Anyways, maybe I did the right thing, hard to say, but I did feel bad because the entire bill was such a small sum ($70) it hurt to not just pay it all. What if he can’t raise the rest of the funds? What if, while he’s out collecting donations from neighbors and friends, his daughter dies of internal bleeding? All because I was following an idealistic principal of what would truly help more? Following a principal that is based, at least in part, on maintaining my own reputation in a certain light within the community?

I wrote this post to help process my own rationale for what’s best, and to get wise input from them what has more experience than myself (them what wants to share it).  I tend to over-analyze everything in life. Both a strength and a weakness. Feel free to comment.

4 thoughts on “When Helping Helps (maybe)”

  1. We also talked to this gentleman tonight, and though I didn’t have the insight as you did, chose the third option as well. We were conflicted about it, and this makes me feel a lot better about being a part of helping him without enabling him!

  2. Always tough decisions. I think it is good to be thinking ahead of time about these circumstances that come up, even if you do not come to a conclusion. We are probably SUPPOSED to be struggling with this. Not easy. Not fun. But good.

  3. Go with Jesus. He told the rich guy to sell all and give to the poor then come follow. On another occasion he said that how you treat the poor is the same as how you treat him. How would you treat Jesus? And by the way, your own eternal destination hangs in the balance … see Matt 25.

    I say the only part of helping that hurts is the book When Helping Hurts. Toss that book in the trash.

  4. Something I always wondered about: If these people are short on money and you want to give to help them, isn’t temporarily employing them for something useful an option?

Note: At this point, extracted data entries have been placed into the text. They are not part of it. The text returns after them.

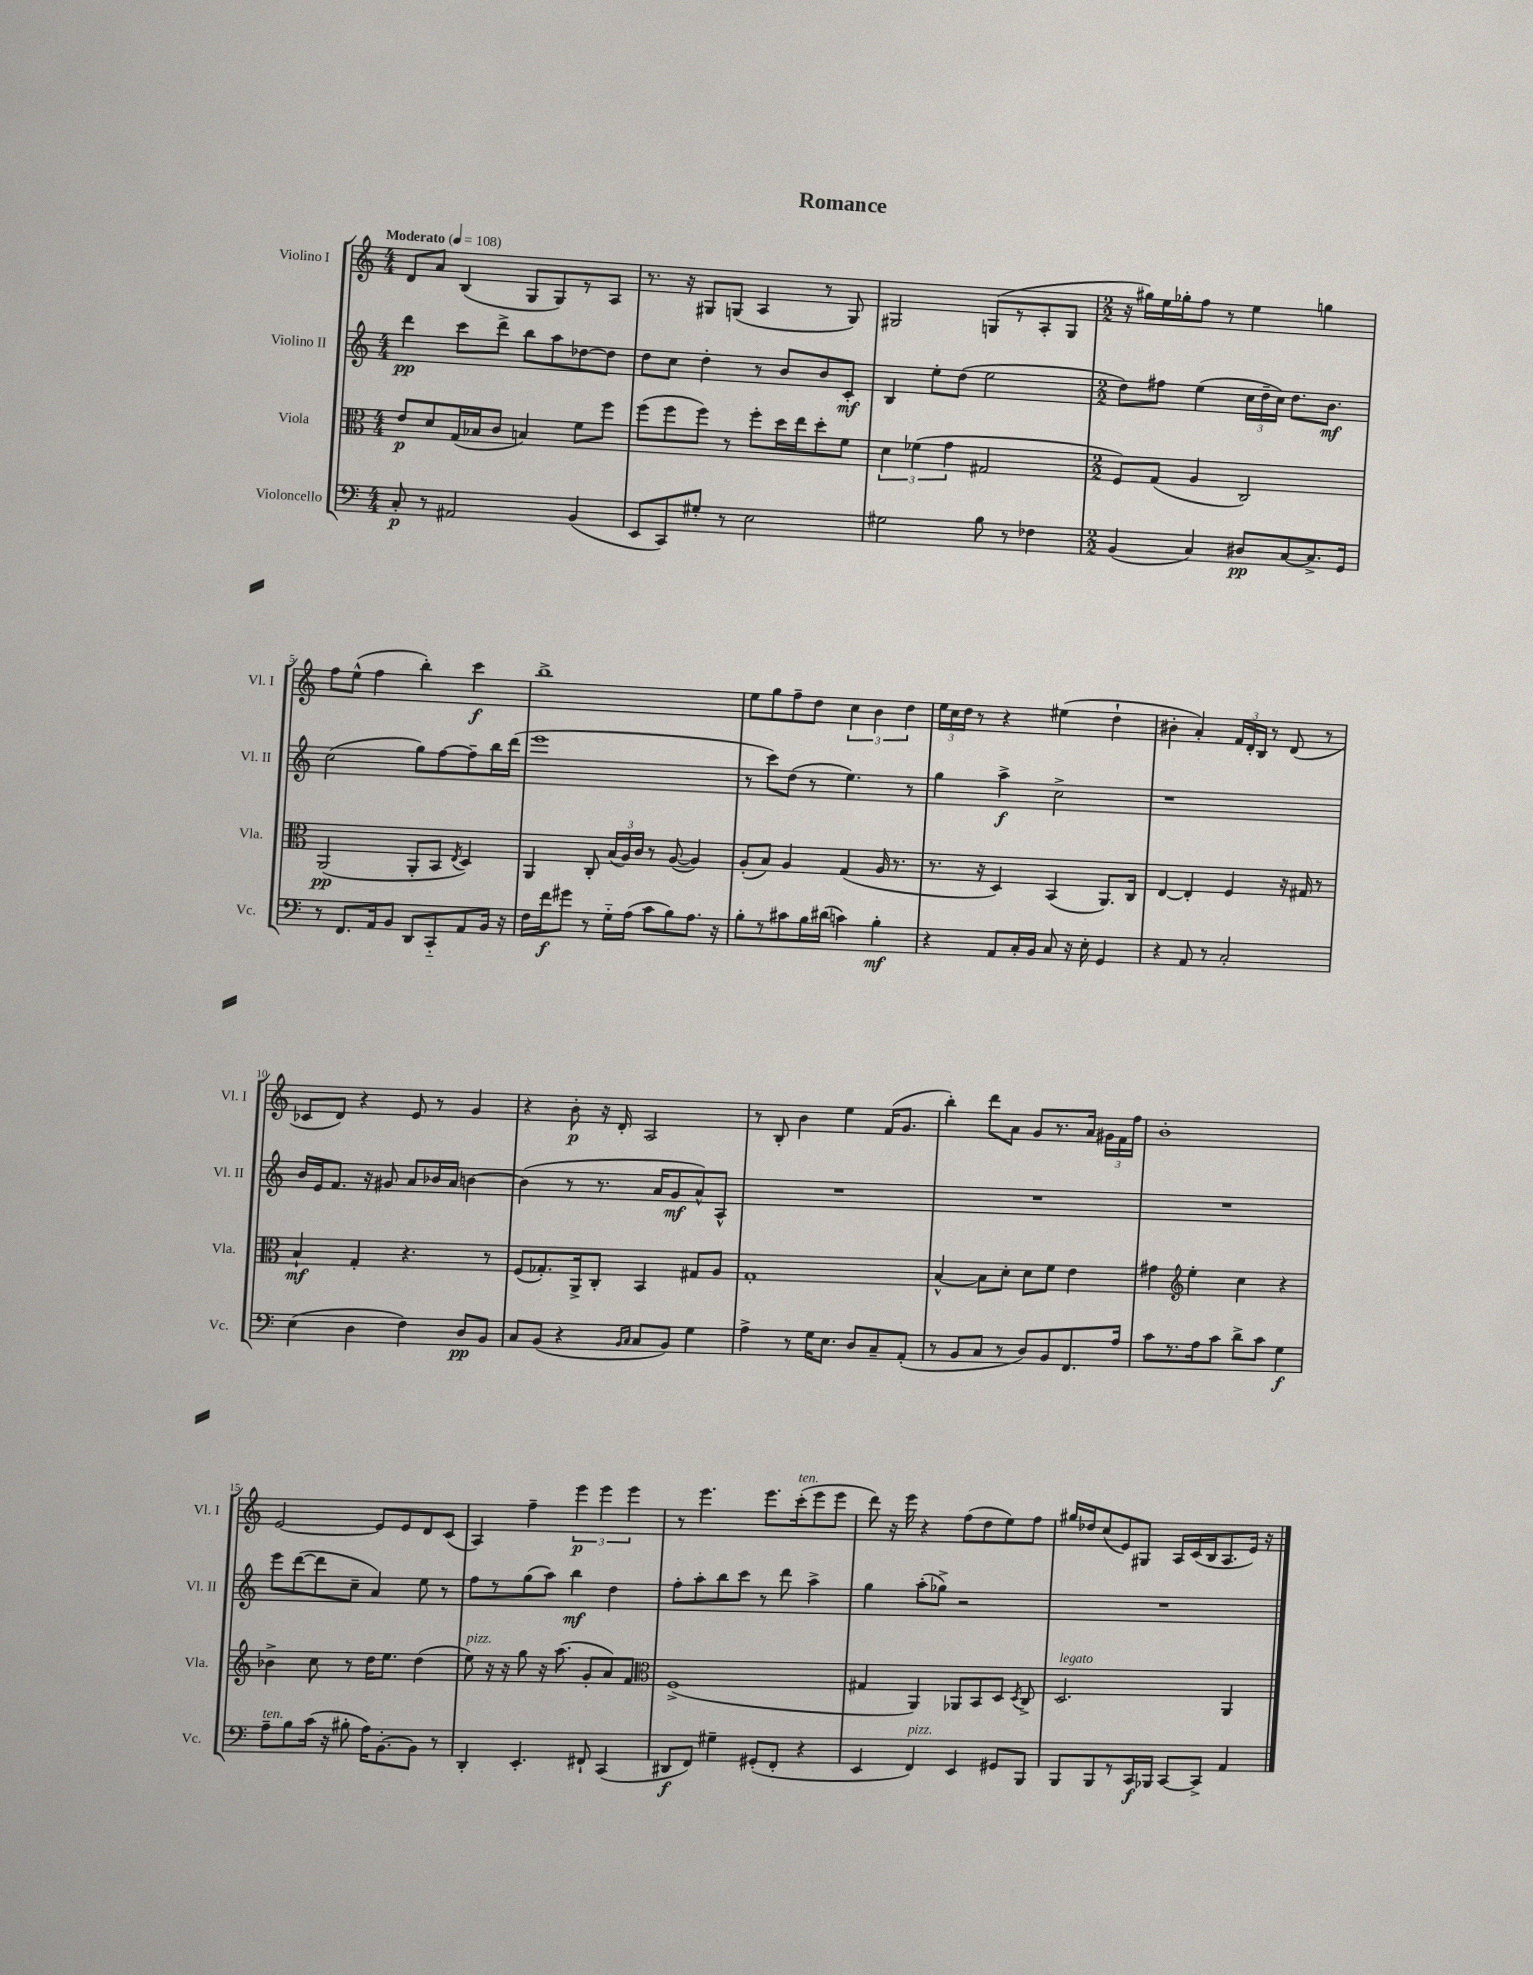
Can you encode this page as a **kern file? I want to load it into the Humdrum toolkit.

**kern	**kern	**kern	**kern
*staff4	*staff3	*staff2	*staff1
*clefF4	*clefC3	*clefG2	*clefG2
*k[]	*k[]	*k[]	*k[]
*M4/4	*M4/4	*M4/4	*M4/4
*MM108	*MM108	*MM108	*MM108
8C'/	8e/L	4ddd\	8d/L
8r	8d/	.	8a/J
2AA#/	(16G/L	8ccc\L	(4B/
.	16B-/J	.	.
.	8c/J	8ddd^\J	.
.	4B/)	8bb\L	8G/L
.	.	8aa\	8G/)
(4BB/	8f\L	[8dd-\	8r
.	8ff\J	8dd-\]J	8A/J
=	=	=	=
8EE/L	(8ff\L	8dd\L	8.r
8CC/)	8ff\	8cc\J	.
.	.	.	16r
8G#'/J	8ff\J)	4dd'\	8G#/L
8r	8r	.	(8G/J
2E\	8ff'\L	8r	4A/
.	16dd\L	8b/L	.
.	16ee\J	.	.
.	8dd'\	8b/	8r
.	8f\J	8c'/J	8G/)
=	=	=	=
2G#\	6d\	4B/	2G#/
.	(6f-\	.	.
.	.	8ee'\L	.
.	6g\	.	.
.	.	(8dd\J	.
8B\	2G#/	2ee\	(8G/L
8r	.	.	8r
4F-\	.	.	8A'/
.	.	.	8G/J
=	=	=	=
*M2/2	*M2/2	*M2/2	*M2/2
(4BB/	8F/L)	8dd\L)	16r
.	.	.	16gg#\LL)
.	(8G/J	8ff#\J	16ee\
.	.	.	16gg-'\J
4C/)	4A/	(4ee\	8ff\J
.	.	.	8r
8D#/L	2C/)	24cc\LL	4ee\
.	.	24dd~\	.
.	.	24cc\JJ)	.
[8C/	.	8.dd\L	.
8.C^/]	.	.	4gg\
.	.	8.b\J	.
16GG/Jk	.	.	.
=	=	=	=
8r	(2AA/	(2cc\	8ff\L
8.FF/L	.	.	(8ee^^\J
.	.	.	4ff\
16AA/k	.	.	.
8BB/J	.	.	.
8DD/L	8AA'/L	8gg\L)	4bb'\)
8CC'~/	8BB/J	[8ff\	.
.	8qE/	.	.
8AA/	4D/)	8ff~\]	4ccc\
16BB/Jk	.	16bb\L	.
16r	.	(16ddd\JJ	.
=	=	=	=
16F\LL	4AA/	1eee	1bb^
16f\J	.	.	.
8g#\J	.	.	.
8r	8C'/	.	.
16G'~\LL	(24B/LL	.	.
.	24A/)	.	.
(16A\JJ	.	.	.
.	24c/JJ	.	.
8c\L	8r	.	.
8B\)	([8A/	.	.
8.A\J	4A/])	.	.
16r	.	.	.
=	=	=	=
8B'\L	(8A'/L	8r	8ee\L
8r	8B/J)	8ccc\L)	8gg\
8c#\	4A/	(8dd\J	8ff~\
16B\L	.	8r	8dd\J
(16d#\JJ	.	.	.
4c\)	(4G/	4.ee\)	6cc\
.	.	.	6b\
4B'\	16A/	.	.
.	8.r	.	.
.	.	.	6dd\
.	.	8r	.
=	=	=	=
4r	8.r	4gg\	24ee\LL
.	.	.	24cc\
.	.	.	24dd\JJ
.	.	.	8r
.	16r	.	.
8AA/L	4D/)	4aa^\	4r
16C'/L	.	.	.
16BB/JJ	.	.	.
8C/	(4BB/	2cc^\	(4ee#\
16r	.	.	.
16E'\	.	.	.
4GG/	8.AA/L)	.	4dd`\
.	16C/Jk	.	.
=	=	=	=
4r	[4E/	1r	4b#'\
8AA/	4E'/]	.	4a'/)
8r	.	.	.
2C'/	4F/	.	24f/LL
.	.	.	24d'/
.	.	.	24B/JJ
.	.	.	8r
.	16r	.	(8d/
.	16G#/	.	.
.	8r	.	8r
=	=	=	=
(4E\	4B`/	16b/LL	8c-/L
.	.	16e/J	.
.	.	8.f/J	8d/J)
4D\	4G'/	.	4r
.	.	16r	.
.	.	8g#/	.
4F\)	4.r	8a/L	8e/
.	.	16b-/L	8r
.	.	16a/JJ	.
8D/L	.	[4b\	4g/
8BB/J	8r	.	.
=	=	=	=
8C/L	(8F/L	(4b\]	4r
(8BB/J	8.G-'/)	.	.
4r	.	8r	8b'\
.	16AA^/k	.	.
.	8C'/J	8.r	16r
.	.	.	16d'/
16qqBB/LL	.	.	.
16qqC/JJ	.	.	.
8C/L	4BB/	.	2A/
.	.	16a/LK	.
8BB/J)	.	8g/	.
4G\	8G#/L	8a^^/)	.
.	8A/J	8A^^/J	.
=	=	=	=
4A^\	1G'	1r	8r
.	.	.	8B'/
8r	.	.	4b\
16G\LK	.	.	.
8.E\J	.	.	.
.	.	.	4ee\
8D/L	.	.	.
8C~/	.	.	(16f/LK
.	.	.	8.g/J
(8AA'/J	.	.	.
=	=	=	=
8r	[4B^^/	1r	4bb'\)
8BB/L	.	.	.
8C/J	8B\]L	.	8ddd\L
8r	8d'\J	.	8a\J
8D/L)	8d\L	.	8g/L
8BB/	8f\J	.	8.r
8.FF/	4e\	.	.
.	.	.	16a/Jk
.	.	.	24g#\LL
.	.	.	24f\
16A/Jk	.	.	.
.	.	.	24ff\JJ
=	=	=	=
8c\L	4g#\	1r	1b'
8.r	.	.	.
*	*clefG2	*	*
.	4ee'\	.	.
16A\k	.	.	.
8c\J	.	.	.
8d^\L	4cc\	.	.
8c\J	.	.	.
4G\	4r	.	.
=	=	=	=
8A~\L	4b-^\	8eee\L	[2e/
8B\	.	([8ddd\	.
(16c\Jk	8cc\	8ddd\]	.
16r	.	.	.
8B#'\	8r	8cc~\J	.
16A\LK)	16dd\LK	4a/)	8e/]L
[8.BB'\	8.ee\J	.	.
.	.	.	8e/
8BB\]J	(4dd\	8ee\	8d/
8r	.	8r	(8c/J
=	=	=	=
4DD'/	8ee\)	8ff\L	4A/)
.	16r	8r	.
.	16r	.	.
4.EE'/	8gg\	(8gg\	4ff~\
.	16r	8aa\J)	.
.	(8.aa\	.	.
.	.	4bb\	6eee\
8FF#`/	8g'/L	.	.
.	.	.	6eee\
(4CC/	8a/)	4dd\	.
.	.	.	6eee\
.	8f/J	.	.
=	=	=	=
*	*clefC3	*	*
8DD#/L	(1F^	8ff'\L	8r
8FF/J)	.	8aa'\	4.eee\
4G#~\	.	8bb\	.
.	.	8ccc\J	.
(8GG#'/L	.	8r	8.eee\L
8FF'/J	.	8ddd\	.
.	.	.	(16ccc'\k
4r	.	4aa^\	8eee\
.	.	.	8eee\J
=	=	=	=
4EE/	4G#/	4gg\	8ddd\)
.	.	.	16r
.	.	.	16eee\
4FF/)	4AA/)	(8aa'\L	4r
.	.	8gg-^\J)	.
4EE/	8AA-/L	2r	(8ff\L
.	8BB/	.	8dd\
8GG#/L	8D/J	.	8ee\)
.	8qD/	.	.
8BBB/J	8C^/	.	8ff\J
=	=	=	=
8BBB/L	2.D/	1r	16gg#/LL
.	.	.	16dd-/J
8BBB/	.	.	(8cc/
8r	.	.	8e/)
16CC/L	.	.	8G#/J
16BBB-/JJ	.	.	.
[8CC/L	.	.	16A/LL
.	.	.	(16c/
8CC^/]J	.	.	16B/J
.	.	.	8.A/
4AA/	4AA/	.	.
.	.	.	16e/Jk)
.	.	.	16r
==	==	==	==
*-	*-	*-	*-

    So many times when a person asks for money, either:

    They are continually wasting what they had and need to suffer the difficult consequences. Giving money in this case will short circuit their best chance to learn a healthy lesson.

    They are unable to earn money due to poor choices such as drinking, gambling, laziness, etc. In which case, some temporary employment will do them some good by giving them what they really need which isn’t money. They need to break some bad habits and can’t immediately stop the cycle of bad habits on their own.

    They have other destinations for the money other than what appears on the surface. Very real and urgent health problems in children have been the most profitable bait used by begging gangs to lure in money from the naive. Sadly, the children really do need help, but the money you give will probably end up in the wrong hands in many cases.

    And there are more scenarios, but this was just a few I could quickly think of. Keep reading and learning. Always good to hear your thoughts on things as you experience them, Nick.

    Go with Jesus. He told the disciples to be wise as serpents and harmless as doves. Most people want to ignore the wisdom part because this means a lot of hard work to gain understanding, a lot of growing up from childish mindsets, and learning from mistakes and heart broken situations. God’s wisdom is always best, and we’d be better off attempting to gain a lifetime of it. Sounds like a well thought out book.